[Stored items from a collection]
>>>>>
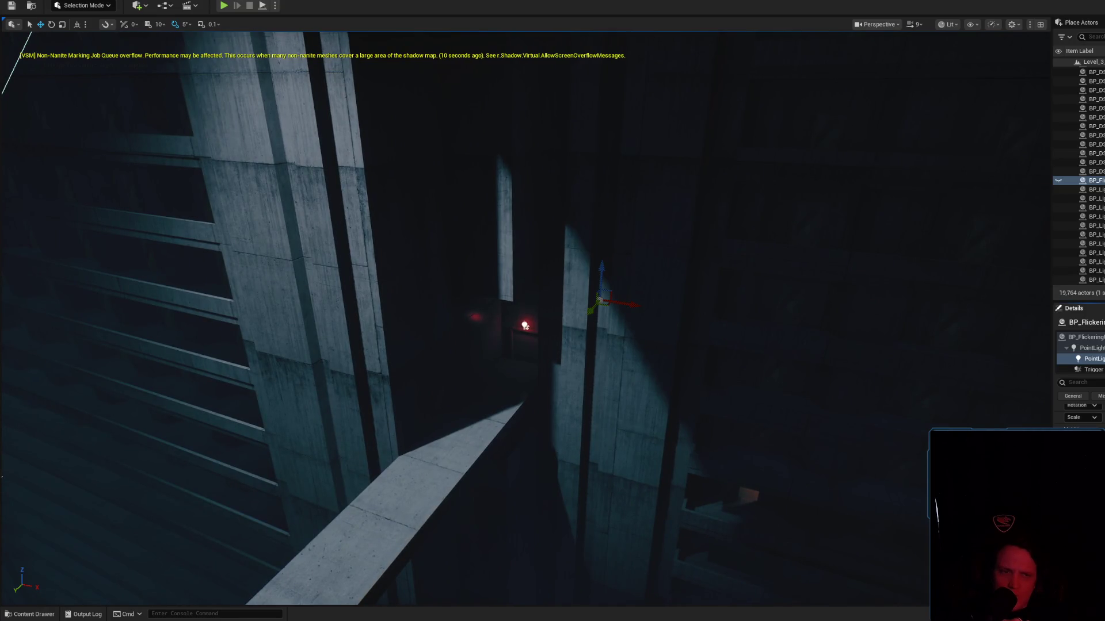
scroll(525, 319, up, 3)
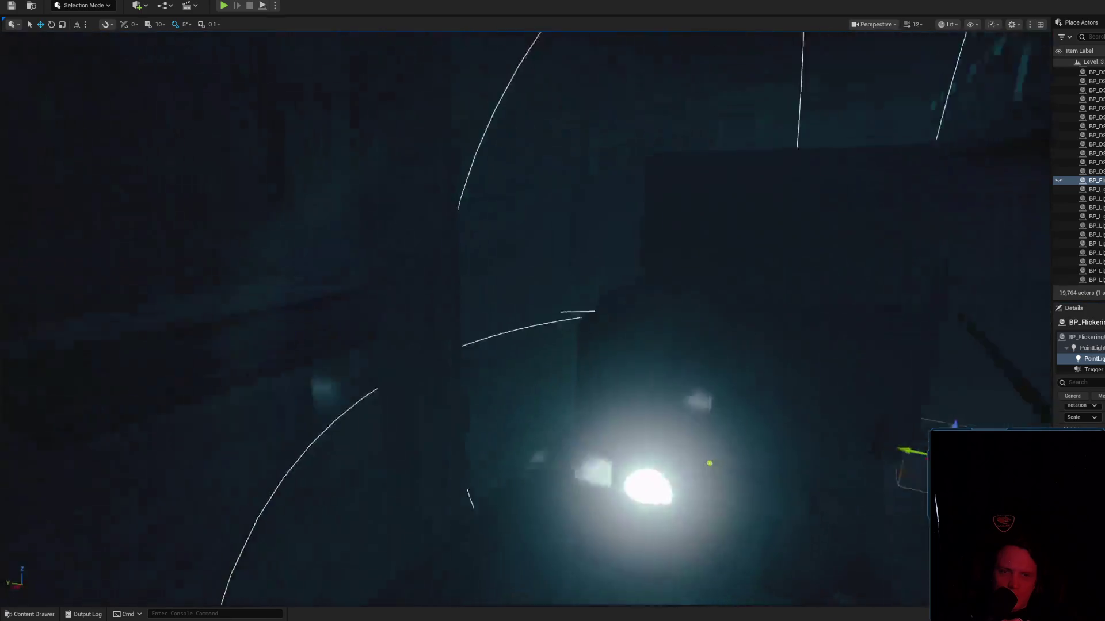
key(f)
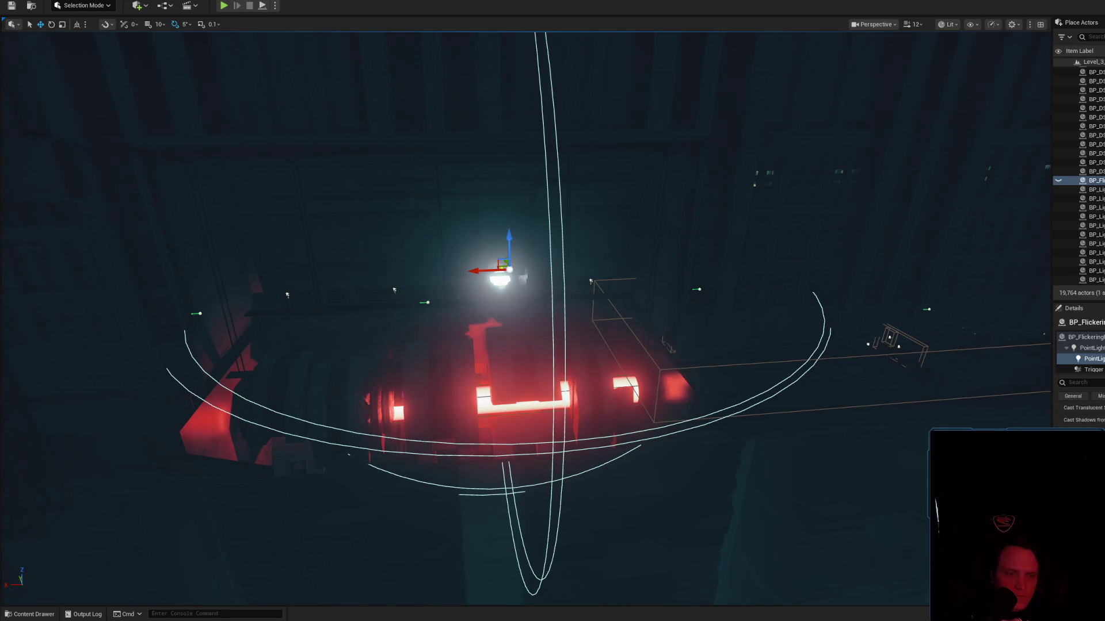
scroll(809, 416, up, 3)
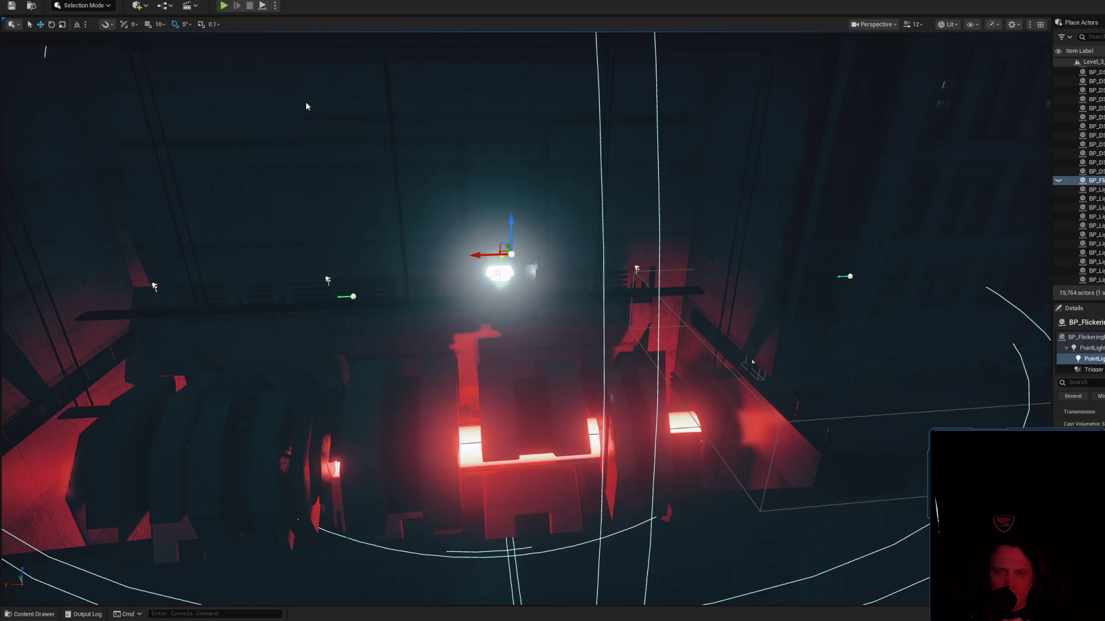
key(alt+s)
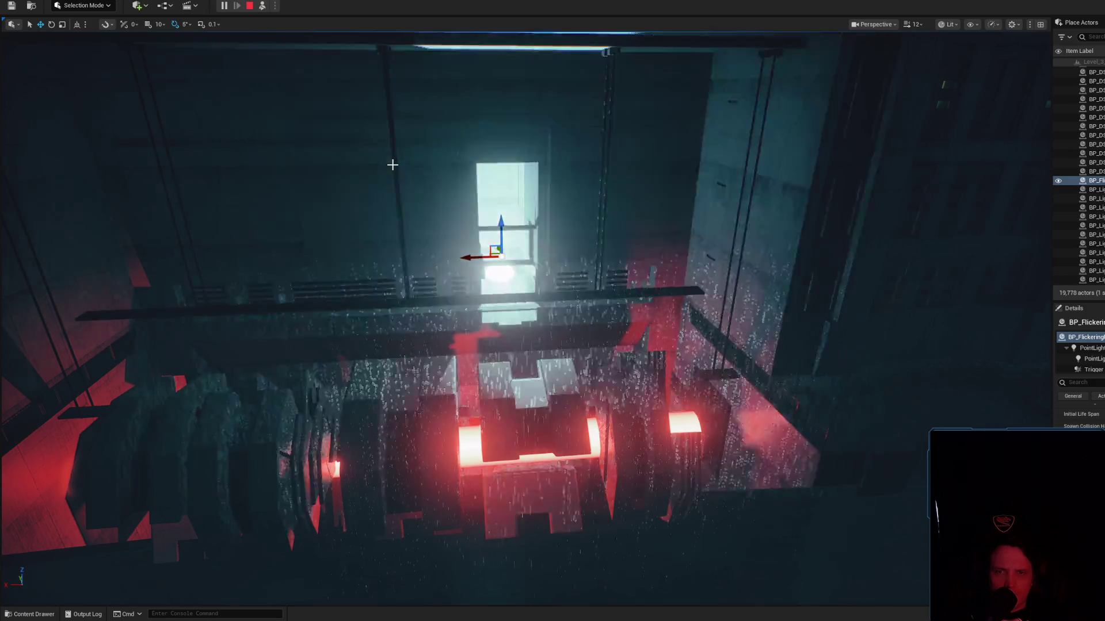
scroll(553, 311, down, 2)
<<<<<
PROBLEM STATEMENT: Return each line from the data where the string "scroll" can be found.

EXERCISE OUTPUT:
scroll(525, 319, up, 3)
scroll(809, 416, up, 3)
scroll(553, 311, down, 2)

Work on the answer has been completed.